Which lines in the items below contain the word "common"? Pick out each of them and copy it.

--- Start of Supplied data ---

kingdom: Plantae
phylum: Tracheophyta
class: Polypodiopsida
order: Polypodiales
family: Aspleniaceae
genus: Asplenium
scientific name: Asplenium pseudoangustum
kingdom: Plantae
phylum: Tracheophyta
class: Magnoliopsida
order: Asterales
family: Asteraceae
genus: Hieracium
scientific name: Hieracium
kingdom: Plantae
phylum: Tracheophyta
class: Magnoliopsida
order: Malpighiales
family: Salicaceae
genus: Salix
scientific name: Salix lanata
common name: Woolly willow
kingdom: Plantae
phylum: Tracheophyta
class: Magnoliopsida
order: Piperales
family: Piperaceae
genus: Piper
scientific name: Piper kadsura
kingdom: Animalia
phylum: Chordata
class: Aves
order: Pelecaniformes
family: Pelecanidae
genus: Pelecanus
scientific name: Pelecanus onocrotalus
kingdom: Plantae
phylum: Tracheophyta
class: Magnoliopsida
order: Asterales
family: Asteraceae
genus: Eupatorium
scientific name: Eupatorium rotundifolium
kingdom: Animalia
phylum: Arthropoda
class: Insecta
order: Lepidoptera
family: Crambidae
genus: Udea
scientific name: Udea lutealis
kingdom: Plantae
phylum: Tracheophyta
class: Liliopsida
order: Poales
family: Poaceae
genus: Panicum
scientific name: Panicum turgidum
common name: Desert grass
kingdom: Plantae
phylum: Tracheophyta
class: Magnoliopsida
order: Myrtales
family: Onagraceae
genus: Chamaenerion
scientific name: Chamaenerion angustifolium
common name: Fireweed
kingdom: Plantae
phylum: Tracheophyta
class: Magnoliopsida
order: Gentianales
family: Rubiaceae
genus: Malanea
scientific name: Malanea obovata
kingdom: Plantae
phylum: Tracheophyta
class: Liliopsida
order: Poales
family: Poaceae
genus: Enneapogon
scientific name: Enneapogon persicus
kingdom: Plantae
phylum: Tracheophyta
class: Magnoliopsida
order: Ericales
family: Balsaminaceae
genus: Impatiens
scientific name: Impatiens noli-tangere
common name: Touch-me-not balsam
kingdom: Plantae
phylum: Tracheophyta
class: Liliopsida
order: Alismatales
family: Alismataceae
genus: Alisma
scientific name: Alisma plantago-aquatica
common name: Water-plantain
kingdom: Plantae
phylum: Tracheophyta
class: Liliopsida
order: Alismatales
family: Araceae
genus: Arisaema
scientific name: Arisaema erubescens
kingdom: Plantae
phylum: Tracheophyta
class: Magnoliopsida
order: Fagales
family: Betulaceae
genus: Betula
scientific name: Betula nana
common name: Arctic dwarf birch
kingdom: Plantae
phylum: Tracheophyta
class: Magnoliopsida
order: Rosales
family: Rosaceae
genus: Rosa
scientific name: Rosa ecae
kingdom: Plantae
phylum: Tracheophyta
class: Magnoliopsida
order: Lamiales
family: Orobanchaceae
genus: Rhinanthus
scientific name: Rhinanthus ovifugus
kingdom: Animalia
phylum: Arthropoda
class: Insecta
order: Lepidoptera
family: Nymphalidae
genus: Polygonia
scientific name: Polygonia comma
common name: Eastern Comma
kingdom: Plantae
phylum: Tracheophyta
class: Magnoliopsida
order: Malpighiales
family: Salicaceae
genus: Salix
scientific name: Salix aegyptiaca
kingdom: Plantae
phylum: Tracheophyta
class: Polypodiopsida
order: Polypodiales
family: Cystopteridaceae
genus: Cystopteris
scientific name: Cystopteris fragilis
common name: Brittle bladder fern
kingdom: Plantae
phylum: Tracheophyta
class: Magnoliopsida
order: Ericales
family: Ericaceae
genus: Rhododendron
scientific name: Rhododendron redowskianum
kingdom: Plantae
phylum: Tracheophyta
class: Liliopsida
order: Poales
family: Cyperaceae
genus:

--- End of Supplied data ---

#### Full response:
common name: Woolly willow
common name: Desert grass
common name: Fireweed
common name: Touch-me-not balsam
common name: Water-plantain
common name: Arctic dwarf birch
common name: Eastern Comma
common name: Brittle bladder fern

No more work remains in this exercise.